“No, no, my son. Thou art too young as yet. Wait till the war is ended and then join the fray.”

With that he patted the boy’s cheek, bestowed his blessing on him, and went out, little guessing that he left despair behind him. A carriage waited for him at the door. An armed slave scrambled up beside the driver. It was the hour of sunset. Two months since the ways would have been merry at that hour. But now the passengers were few and fully armed; they looked suspicious and, where groups were formed, the talk seemed guarded. A curse had fallen on the happy city. The sunset blushed on her high roofs, the crescent flashed on all her spires and domes, and in the gullies which were streets lay depths of shade; yet no one felt the rapture of the evening.

Yûsuf, lolling in the carriage, gnawed his black moustache and cursed the revolutionaries from his heart. He had attained the wisdom which comes easily to middle age, hated disturbance and distrusted novelty. The nervous passion which had marked his youth still dwelt in him; but he reserved its transports for the calls of private life; having another wife besides the Englishwoman, and two concubines, whom he kept in the provincial centre whither public business often called him. Politics had been for him a well-ruled game, on which a man would be a fool to waste vitality. As a functionary, he had lounged on sofas, telling beads, dictating orders to his secretaries, at ease except when called before superiors; until this military rising scared his soul. Its swiftness and success seemed downright fiendish.

One day a painstaking, obedient native officer had been selected by the Khedive Ismaîl to organize a riot hostile to the Frank commissioners. He seemed so trusty and discreet that Ismaîl forbore to execute him for the trifling service. Within two years he was the idol of the native soldiers, the spokesman of their grievances against the foreign Turks; in five, he was the incubus and dread of Egypt, first Minister of War and now Dictator. That first employment recommended him to schemers as one who did not fear to lead rebellion. Straightforward and excitable, extremely zealous in whatever charge he undertook, he was thrust forward by the clever ones to posts of hazard. His prompters, Asiatics, saw the bounds of his intelligence and thought to keep him in their hands, a priceless instrument. But they had not allowed for the inflation of the African, who, being once exalted, swelled and swelled until his greatness overawed its very founders.

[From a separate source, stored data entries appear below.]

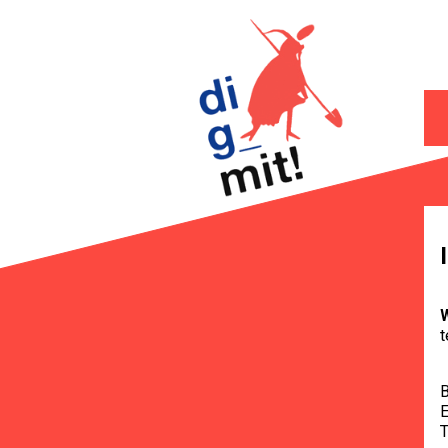
W
t
B
E
T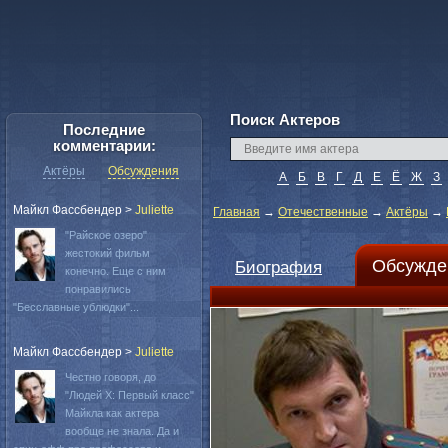
Поиск Актеров
Последние
комментарии:
Актёры
Обсуждения
А
Б
В
Г
Д
Е
Ё
Ж
З
Майкл Фассбендер
>
Juliette
Главная
→
Отечественные
→
Актёры
→
"Райское озеро"
жестокий фильм
Обсужде
Биография
конечно. Еще с ним
понравились
"Бесславные ублюдки"...
Майкл Фассбендер
>
Juliette
Честно говоря, до
"Людей Х: Первый класс"
Майкла как актера
вообще не знала. Да и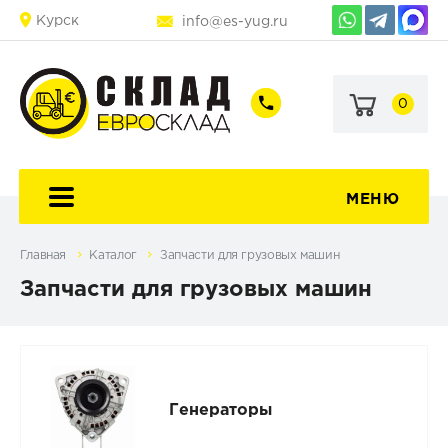
Курск
info@es-yug.ru
0
+7
+7
(903)
(903)
463-
470-
60-
69-
92
79
МЕНЮ
Главная
Каталог
Запчасти для грузовых машин
Запчасти для грузовых машин
Генераторы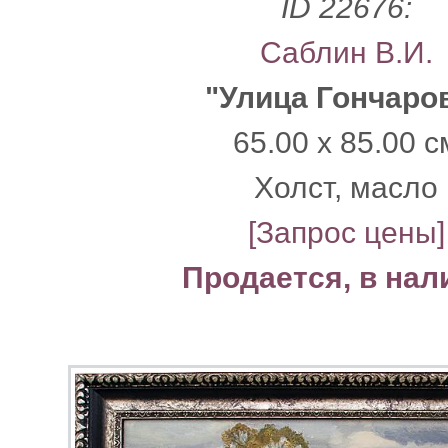
ID 22676:
Саблин В.И.
"Улица Гончаро
65.00 x 85.00 с
Xолст, масло
[Запрос цены]
Продается, в нал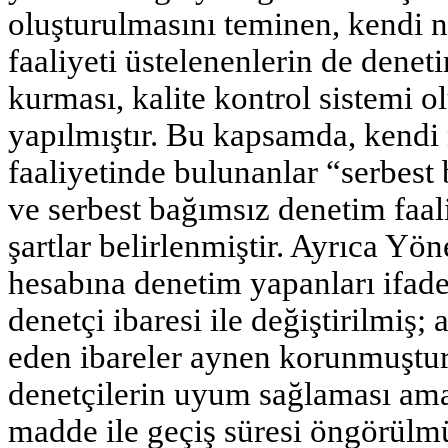
oluşturulmasını teminen, kendi 
faaliyeti üstelenenlerin de denet
kurması, kalite kontrol sistemi 
yapılmıştır. Bu kapsamda, kendi
faaliyetinde bulunanlar “serbest
ve serbest bağımsız denetim faal
şartlar belirlenmiştir. Ayrıca Y
hesabına denetim yapanları ifade
denetçi ibaresi ile değiştirilmiş;
eden ibareler aynen korunmuştur
denetçilerin uyum sağlaması ama
madde ile geçiş süresi öngörülmü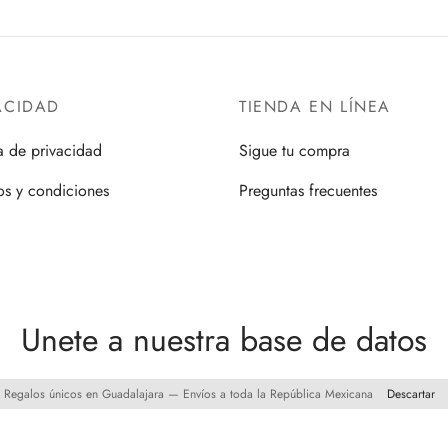
ACIDAD
TIENDA EN LÍNEA
ca de privacidad
Sigue tu compra
os y condiciones
Preguntas frecuentes
Unete a nuestra base de datos
Regalos únicos en Guadalajara — Envíos a toda la República Mexicana
Descartar
y obten
10%
de descuento en tu primera compra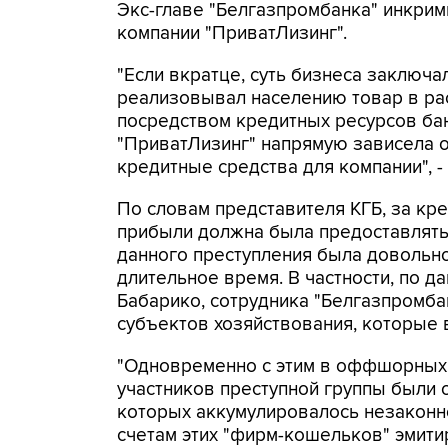
Экс-главе "Белгазпромбанка" инкри
компании "ПриватЛизинг".
"Если вкратце, суть бизнеса заключ
реализовывал населению товар в рас
посредством кредитных ресурсов бан
"ПриватЛизинг" напрямую зависела о
кредитные средства для компании", -
По словам представителя КГБ, за кр
прибыли должна была предоставляться
данного преступления была довольно
длительное время. В частности, по д
Бабарико, сотрудника "Белгазпромб
субъектов хозяйствования, которые 
"Одновременно с этим в оффшорных 
участников преступной группы были
которых аккумулировалось незаконн
счетам этих "фирм-кошельков" эмитир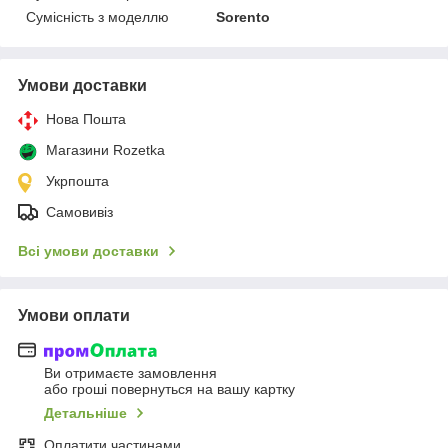
Сумісність з моделлю
Sorento
Умови доставки
Нова Пошта
Магазини Rozetka
Укрпошта
Самовивіз
Всі умови доставки
Умови оплати
Ви отримаєте замовлення
або гроші повернуться на вашу картку
Детальніше
Оплатити частинами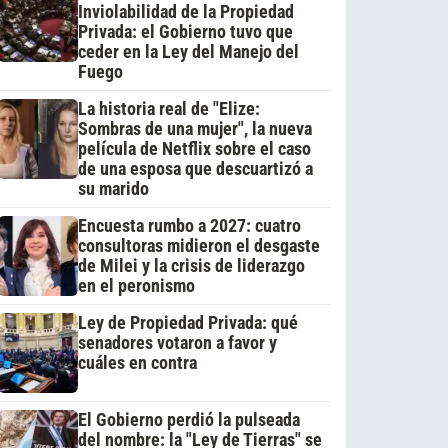
Inviolabilidad de la Propiedad
Privada: el Gobierno tuvo que
ceder en la Ley del Manejo del
Fuego
La historia real de "Elize:
Sombras de una mujer", la nueva
película de Netflix sobre el caso
de una esposa que descuartizó a
su marido
Encuesta rumbo a 2027: cuatro
consultoras midieron el desgaste
de Milei y la crisis de liderazgo
en el peronismo
Ley de Propiedad Privada: qué
senadores votaron a favor y
cuáles en contra
El Gobierno perdió la pulseada
del nombre: la "Ley de Tierras" se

An honest man and a good Muslim, Ahmad Arâbi lacked the cleverness of the conspirator; nor was he one. The sordid plots which guided his career were spun behind him; while he pressed onward with clear brow and conquering smile—a doomed man, in the view of calm spectators.

Yûsuf had known Arâbi for some years and liked him personally; but the Khedive Muhammad Tewfik was his friend from childhood. Entreated by the agitators to take office with them, he had referred the question to the good Khedive, who begged him to accept the post thus offered, that he (Muhammad Tewfik Pasha, Lord of Egypt) might have one friend among his so-called servants. Tied by his duties, he had not fled to Alexandria with the Sovereign; but remained behind in an absurd position, a member of the rebel government which he abhorred. He was now upon his way to meet some other Turks thus stranded, to decide on some safe line of future conduct.

The rendezvous was at his father’s house, where, in the great reception-room, he found a score of men assembled. All had the faces of conspirators except his father, a very old man now, who bade them welcome as to some court function.

“Where is my son Hamdi?” asked the patriarch upon the dais, peering round upon the red-capped and black-coated throng.

“He is not with us. He has joined the fellâhîn. He dared not tell thee,” answered Yûsuf sadly.